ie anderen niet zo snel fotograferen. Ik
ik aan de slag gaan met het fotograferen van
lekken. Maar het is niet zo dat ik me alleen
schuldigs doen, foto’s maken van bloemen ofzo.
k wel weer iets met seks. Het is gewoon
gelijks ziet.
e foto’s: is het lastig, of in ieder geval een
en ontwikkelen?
★ ★ ★ ★ ★
Exactly the lines from the one containing "ik aan de slag gaan met het fotograferen van" to the last line of the entries above must be duplicated, with both of those lines included and nothing more.

ik aan de slag gaan met het fotograferen van
lekken. Maar het is niet zo dat ik me alleen
schuldigs doen, foto’s maken van bloemen ofzo.
k wel weer iets met seks. Het is gewoon
gelijks ziet.
e foto’s: is het lastig, of in ieder geval een
en ontwikkelen?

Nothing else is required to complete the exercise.